**What to work on**
Answer from the text on running WordPress on Docker with Caddy:
(a) What two components does the text say wordpress:latest already includes?
(b) Which image does the wordpress-db service use?
(c) What does the text say realip translates the remote IP into?

You might be overcomplicating things a fair bit. For example, wordpress:latest has Apache and PHP, so you don’t need PHP in your Caddy container, you don’t even need fastcgi, just proxy everything to the WordPress container.
Here’s my boilerplate configuration for WordPress on Docker served by Caddy.
docker-compose.yml
version: '3'
services:
caddy:
image: abiosoft/caddy:latest
command: ["-log", "stdout",
"-email", "letsencrypt@example.com",
"-conf", "/etc/Caddyfile"]
ports:
- 80:80
- 443:443
volumes:
- ./Caddyfile:/etc/Caddyfile
- ./certificates:/root/.caddy
# restart: unless-stopped
wordpress:
image: wordpress:latest
depends_on:
- wordpress-db
environment:
WORDPRESS_DB_PASSWORD: [snip]
WORDPRESS_DB_HOST: wordpress-db
volumes:
- ./wordpress:/var/www/html
# restart: unless-stopped
wordpress-db:
image: mariadb:latest
environment:
MYSQL_ROOT_PASSWORD: [snip]
volumes:
- ./wordpress-db:/var/lib/mysql
# restart: unless-stopped
Caddyfile
example.com {
proxy / wordpress {
transparent
}
}
Portainer would be very similar and easy to add, another Compose service and a proxy.
I like how you’ve got Discourse on an unix socket!
This format won’t work. You need a valid host and port to forward to. If you know the IP of the host, you can use that, but I prefer to use Composed networks wherever possible and refer to services by their container name (as shown in the boilerplate example). This way I don’t need to publish any ports other than Caddy’s.
The Caddyfile WP example is for if Caddy were serving WordPress files itself. This would be the case if you downloaded a distribution of WP and unzipped it to your web root and ran Caddy with PHP on-host; you’re running it off the official Docker image instead, which is a prepackaged deal.
Yep, use the PHP Dockerfile instead of the base repository Dockerfile by using the raw URL instead of the git URL. Plugins build arg still applies.
docker build --build-arg \
plugins=filemanager,git,linode \
https://raw.githubusercontent.com/abiosoft/caddy-docker/master/php/Dockerfile
Need? No, to both of the above. They both have a purpose, though, and could be quite helpful. realip can help for instances where you have orange-clouded your domain in Cloudflare as it will translate all instances of the remote IP (which will be Cloudflare itself 99% of the time) to the real remote client (given by Cloudflare as X-Forwarded-For among other headers), including in your server logs.
cloudflare is a DNS plugin used for DNS validation and might be necessary if you orange-cloud your A records.

**Dataset extract**

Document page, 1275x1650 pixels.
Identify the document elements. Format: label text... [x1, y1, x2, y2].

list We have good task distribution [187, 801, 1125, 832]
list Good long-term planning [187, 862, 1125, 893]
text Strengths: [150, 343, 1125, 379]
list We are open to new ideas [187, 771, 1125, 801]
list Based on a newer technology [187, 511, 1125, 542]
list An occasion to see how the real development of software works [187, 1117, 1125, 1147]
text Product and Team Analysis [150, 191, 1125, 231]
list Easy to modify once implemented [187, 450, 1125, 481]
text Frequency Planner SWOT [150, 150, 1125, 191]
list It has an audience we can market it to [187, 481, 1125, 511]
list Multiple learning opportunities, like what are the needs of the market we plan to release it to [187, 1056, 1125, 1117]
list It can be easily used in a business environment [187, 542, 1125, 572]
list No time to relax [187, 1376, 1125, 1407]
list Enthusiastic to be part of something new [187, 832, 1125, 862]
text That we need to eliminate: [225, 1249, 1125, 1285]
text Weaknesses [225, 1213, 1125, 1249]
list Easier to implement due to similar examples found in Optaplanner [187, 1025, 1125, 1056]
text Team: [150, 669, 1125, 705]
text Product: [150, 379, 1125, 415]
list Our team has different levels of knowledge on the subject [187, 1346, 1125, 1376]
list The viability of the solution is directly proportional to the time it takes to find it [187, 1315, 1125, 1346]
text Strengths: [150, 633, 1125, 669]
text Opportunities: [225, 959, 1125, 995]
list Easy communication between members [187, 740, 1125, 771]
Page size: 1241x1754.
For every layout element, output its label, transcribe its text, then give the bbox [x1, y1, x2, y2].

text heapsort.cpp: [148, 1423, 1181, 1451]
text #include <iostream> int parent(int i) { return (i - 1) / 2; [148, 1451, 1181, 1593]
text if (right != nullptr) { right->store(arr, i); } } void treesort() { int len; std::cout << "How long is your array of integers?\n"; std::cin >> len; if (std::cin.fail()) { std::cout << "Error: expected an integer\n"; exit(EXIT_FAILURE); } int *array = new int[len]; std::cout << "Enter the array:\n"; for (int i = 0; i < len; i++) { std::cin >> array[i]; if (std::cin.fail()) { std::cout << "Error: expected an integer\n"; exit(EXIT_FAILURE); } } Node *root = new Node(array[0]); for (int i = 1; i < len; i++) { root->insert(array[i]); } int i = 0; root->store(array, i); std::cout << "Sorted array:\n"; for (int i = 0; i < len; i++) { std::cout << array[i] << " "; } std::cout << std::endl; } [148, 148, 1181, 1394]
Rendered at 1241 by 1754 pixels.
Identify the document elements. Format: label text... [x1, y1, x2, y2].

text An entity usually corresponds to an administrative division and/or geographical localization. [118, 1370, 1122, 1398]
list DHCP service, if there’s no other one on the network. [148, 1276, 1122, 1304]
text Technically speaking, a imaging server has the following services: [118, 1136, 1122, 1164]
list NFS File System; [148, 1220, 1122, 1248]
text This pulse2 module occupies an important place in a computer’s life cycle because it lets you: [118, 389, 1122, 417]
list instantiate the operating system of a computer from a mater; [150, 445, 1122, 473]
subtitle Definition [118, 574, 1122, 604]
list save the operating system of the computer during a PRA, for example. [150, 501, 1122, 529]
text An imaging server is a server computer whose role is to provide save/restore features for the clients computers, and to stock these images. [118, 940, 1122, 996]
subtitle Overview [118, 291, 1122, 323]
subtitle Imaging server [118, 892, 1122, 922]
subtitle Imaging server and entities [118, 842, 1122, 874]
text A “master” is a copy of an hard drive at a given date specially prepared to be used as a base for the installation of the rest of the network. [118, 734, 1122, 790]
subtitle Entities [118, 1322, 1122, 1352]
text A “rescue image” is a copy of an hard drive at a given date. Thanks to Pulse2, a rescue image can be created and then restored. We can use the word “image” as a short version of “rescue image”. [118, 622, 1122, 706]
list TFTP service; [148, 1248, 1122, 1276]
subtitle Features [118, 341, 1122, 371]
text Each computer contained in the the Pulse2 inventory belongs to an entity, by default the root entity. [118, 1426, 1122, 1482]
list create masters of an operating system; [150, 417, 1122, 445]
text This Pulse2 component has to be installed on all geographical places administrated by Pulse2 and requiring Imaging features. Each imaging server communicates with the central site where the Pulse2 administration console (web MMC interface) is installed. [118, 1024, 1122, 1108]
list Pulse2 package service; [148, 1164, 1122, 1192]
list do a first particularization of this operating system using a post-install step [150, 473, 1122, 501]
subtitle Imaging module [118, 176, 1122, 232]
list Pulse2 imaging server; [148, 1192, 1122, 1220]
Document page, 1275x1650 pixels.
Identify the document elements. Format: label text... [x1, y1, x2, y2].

**Result**
(a) Apache and PHP.
(b) mariadb:latest.
(c) The real remote client, which Cloudflare gives as X-Forwarded-For among other headers.